→ Problem requirements
Copy the lines of the material from the line containing "hương dễ chịu" through the line containing "cho sức khoẻ người tiêu dùng.", keeping both of those lines and changing nothing.

Records shown: Begin

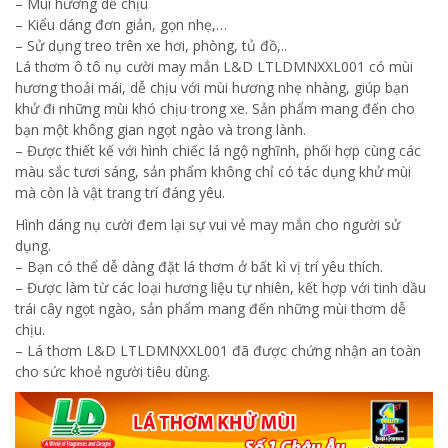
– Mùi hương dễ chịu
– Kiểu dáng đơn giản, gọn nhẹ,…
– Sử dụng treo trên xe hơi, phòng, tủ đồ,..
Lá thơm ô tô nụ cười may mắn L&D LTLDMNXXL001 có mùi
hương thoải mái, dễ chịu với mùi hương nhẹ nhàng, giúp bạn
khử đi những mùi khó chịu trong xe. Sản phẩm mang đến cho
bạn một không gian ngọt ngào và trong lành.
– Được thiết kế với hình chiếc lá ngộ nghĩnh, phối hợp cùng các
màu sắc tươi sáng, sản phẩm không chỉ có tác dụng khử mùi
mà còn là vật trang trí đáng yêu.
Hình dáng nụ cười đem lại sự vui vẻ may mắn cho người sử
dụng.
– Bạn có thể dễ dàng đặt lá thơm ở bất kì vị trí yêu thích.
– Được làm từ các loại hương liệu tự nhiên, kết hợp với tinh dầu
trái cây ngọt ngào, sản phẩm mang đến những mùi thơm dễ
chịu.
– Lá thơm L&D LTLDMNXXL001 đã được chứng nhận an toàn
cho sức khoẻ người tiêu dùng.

Records shown: End
Records shown: Begin

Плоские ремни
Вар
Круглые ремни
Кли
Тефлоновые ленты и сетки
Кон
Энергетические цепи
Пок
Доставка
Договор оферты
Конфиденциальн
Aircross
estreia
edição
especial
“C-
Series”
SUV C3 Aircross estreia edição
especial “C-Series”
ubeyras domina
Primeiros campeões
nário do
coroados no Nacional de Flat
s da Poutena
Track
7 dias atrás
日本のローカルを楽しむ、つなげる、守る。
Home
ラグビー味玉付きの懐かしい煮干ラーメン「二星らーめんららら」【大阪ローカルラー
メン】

Records shown: End

→ Expected answer
– Mùi hương dễ chịu
– Kiểu dáng đơn giản, gọn nhẹ,…
– Sử dụng treo trên xe hơi, phòng, tủ đồ,..
Lá thơm ô tô nụ cười may mắn L&D LTLDMNXXL001 có mùi
hương thoải mái, dễ chịu với mùi hương nhẹ nhàng, giúp bạn
khử đi những mùi khó chịu trong xe. Sản phẩm mang đến cho
bạn một không gian ngọt ngào và trong lành.
– Được thiết kế với hình chiếc lá ngộ nghĩnh, phối hợp cùng các
màu sắc tươi sáng, sản phẩm không chỉ có tác dụng khử mùi
mà còn là vật trang trí đáng yêu.
Hình dáng nụ cười đem lại sự vui vẻ may mắn cho người sử
dụng.
– Bạn có thể dễ dàng đặt lá thơm ở bất kì vị trí yêu thích.
– Được làm từ các loại hương liệu tự nhiên, kết hợp với tinh dầu
trái cây ngọt ngào, sản phẩm mang đến những mùi thơm dễ
chịu.
– Lá thơm L&D LTLDMNXXL001 đã được chứng nhận an toàn
cho sức khoẻ người tiêu dùng.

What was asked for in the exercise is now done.